▶ EXERCISE AIM
Which lines of the entries below contain the string "into"? Copy each one.

▶ RECORDS FOR THE TASK
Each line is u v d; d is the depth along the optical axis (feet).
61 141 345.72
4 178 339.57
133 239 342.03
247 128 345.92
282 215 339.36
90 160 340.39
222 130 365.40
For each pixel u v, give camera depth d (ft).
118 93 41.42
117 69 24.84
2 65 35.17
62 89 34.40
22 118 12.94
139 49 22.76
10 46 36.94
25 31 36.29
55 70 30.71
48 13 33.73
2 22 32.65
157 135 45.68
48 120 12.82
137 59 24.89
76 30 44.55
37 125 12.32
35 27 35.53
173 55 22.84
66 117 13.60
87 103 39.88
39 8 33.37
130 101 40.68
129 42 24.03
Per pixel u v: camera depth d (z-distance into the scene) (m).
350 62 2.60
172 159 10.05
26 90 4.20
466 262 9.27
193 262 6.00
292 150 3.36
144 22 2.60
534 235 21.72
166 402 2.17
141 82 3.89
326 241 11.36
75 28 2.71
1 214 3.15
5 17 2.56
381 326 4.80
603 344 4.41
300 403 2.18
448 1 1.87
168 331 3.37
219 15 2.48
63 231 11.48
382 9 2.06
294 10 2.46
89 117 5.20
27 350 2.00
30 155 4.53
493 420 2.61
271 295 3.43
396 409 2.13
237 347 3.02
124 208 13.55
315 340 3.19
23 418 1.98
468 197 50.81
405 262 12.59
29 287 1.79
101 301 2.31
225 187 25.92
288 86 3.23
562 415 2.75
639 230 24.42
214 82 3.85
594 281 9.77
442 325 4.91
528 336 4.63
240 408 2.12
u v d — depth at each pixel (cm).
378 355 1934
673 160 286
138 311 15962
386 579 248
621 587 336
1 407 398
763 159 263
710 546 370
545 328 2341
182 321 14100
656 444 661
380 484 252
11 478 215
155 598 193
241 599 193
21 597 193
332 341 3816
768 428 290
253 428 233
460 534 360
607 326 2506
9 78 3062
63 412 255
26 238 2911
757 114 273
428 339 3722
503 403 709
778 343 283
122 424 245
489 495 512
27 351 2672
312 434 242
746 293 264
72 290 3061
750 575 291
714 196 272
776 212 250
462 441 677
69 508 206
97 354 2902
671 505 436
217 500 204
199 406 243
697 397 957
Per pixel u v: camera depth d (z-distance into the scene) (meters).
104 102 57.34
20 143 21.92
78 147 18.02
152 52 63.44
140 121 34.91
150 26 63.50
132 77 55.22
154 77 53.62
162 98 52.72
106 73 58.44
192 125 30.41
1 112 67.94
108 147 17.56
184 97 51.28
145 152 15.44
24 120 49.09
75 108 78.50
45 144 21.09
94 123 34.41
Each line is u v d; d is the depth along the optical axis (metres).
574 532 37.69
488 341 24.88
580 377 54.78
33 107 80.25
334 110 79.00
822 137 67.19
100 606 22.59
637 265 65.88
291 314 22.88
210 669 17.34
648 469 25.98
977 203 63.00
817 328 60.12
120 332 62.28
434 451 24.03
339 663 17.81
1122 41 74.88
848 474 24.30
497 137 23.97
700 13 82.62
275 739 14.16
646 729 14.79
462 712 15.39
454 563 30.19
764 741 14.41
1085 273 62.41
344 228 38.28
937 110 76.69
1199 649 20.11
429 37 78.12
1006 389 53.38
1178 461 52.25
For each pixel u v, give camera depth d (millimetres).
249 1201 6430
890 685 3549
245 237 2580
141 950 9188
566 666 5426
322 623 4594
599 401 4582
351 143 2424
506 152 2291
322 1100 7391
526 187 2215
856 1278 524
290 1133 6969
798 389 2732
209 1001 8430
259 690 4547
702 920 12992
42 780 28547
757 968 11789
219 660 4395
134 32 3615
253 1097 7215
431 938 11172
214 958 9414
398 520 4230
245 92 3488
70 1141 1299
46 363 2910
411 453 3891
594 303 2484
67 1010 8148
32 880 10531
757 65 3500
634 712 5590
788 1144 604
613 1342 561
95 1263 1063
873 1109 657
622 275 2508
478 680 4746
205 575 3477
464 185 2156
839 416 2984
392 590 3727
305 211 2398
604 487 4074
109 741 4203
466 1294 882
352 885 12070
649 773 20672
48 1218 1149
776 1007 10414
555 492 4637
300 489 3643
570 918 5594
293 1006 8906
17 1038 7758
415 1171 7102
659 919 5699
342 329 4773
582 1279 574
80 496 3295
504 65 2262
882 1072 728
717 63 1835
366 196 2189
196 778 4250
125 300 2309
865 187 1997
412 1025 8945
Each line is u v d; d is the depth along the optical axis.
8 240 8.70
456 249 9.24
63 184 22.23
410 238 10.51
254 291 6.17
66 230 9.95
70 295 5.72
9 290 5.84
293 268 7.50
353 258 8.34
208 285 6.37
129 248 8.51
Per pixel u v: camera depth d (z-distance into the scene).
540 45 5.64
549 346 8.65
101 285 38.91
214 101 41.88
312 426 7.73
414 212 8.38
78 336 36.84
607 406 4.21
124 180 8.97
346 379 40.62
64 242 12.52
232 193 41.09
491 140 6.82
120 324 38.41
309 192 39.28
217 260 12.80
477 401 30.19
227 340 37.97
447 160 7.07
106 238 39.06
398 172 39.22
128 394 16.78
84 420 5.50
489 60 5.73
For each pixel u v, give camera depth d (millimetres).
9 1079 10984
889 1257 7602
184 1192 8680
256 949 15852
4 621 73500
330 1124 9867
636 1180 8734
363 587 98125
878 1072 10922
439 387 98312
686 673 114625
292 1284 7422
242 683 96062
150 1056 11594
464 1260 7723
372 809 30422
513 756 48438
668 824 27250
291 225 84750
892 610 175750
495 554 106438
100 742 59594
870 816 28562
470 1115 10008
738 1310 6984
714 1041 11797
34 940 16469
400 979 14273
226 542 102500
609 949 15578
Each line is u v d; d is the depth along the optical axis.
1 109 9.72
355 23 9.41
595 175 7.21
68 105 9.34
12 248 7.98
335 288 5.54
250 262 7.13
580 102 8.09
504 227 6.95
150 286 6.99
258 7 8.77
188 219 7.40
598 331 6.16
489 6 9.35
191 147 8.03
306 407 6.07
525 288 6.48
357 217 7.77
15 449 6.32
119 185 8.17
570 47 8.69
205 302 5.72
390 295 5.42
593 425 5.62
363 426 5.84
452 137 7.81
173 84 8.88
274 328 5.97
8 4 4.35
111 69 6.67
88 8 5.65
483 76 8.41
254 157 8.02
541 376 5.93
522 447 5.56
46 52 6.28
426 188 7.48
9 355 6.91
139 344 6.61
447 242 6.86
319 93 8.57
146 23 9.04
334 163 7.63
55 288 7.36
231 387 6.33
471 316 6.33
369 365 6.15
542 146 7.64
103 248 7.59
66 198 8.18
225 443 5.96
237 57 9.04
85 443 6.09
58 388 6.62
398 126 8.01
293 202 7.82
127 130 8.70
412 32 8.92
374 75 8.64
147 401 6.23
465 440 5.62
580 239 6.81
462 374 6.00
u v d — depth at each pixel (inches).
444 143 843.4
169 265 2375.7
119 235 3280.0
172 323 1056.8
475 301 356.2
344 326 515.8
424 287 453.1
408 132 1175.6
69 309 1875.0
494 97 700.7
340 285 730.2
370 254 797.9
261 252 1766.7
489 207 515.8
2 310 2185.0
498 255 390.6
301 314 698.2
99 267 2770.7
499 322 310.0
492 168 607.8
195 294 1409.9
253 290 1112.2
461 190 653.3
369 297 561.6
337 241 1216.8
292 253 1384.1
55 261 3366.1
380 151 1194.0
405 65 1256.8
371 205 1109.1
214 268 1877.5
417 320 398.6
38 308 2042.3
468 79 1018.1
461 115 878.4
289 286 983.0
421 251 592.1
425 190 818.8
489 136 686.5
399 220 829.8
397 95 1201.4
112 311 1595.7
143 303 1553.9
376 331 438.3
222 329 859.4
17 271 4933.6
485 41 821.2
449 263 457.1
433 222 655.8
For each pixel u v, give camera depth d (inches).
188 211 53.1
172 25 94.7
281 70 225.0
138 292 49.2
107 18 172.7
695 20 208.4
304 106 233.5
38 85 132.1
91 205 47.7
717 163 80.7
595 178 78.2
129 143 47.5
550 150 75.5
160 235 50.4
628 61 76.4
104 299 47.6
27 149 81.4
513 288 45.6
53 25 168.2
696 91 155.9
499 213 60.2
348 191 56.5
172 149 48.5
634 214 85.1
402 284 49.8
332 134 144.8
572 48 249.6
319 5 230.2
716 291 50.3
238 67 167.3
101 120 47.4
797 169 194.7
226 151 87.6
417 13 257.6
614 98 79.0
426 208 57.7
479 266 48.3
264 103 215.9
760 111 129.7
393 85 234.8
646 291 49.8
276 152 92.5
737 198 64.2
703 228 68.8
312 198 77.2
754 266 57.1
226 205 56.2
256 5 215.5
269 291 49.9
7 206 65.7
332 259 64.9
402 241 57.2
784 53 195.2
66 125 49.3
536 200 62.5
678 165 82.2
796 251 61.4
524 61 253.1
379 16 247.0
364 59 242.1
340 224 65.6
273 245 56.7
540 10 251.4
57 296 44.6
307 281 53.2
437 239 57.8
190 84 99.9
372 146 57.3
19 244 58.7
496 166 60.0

▶ OUTPUT BELOW
Per pixel u v: camera depth d (z-distance into the scene) (m).
Per pixel u v: camera depth d (z-distance into the scene) (meters).
Per pixel u v: camera depth d (z-distance into the scene).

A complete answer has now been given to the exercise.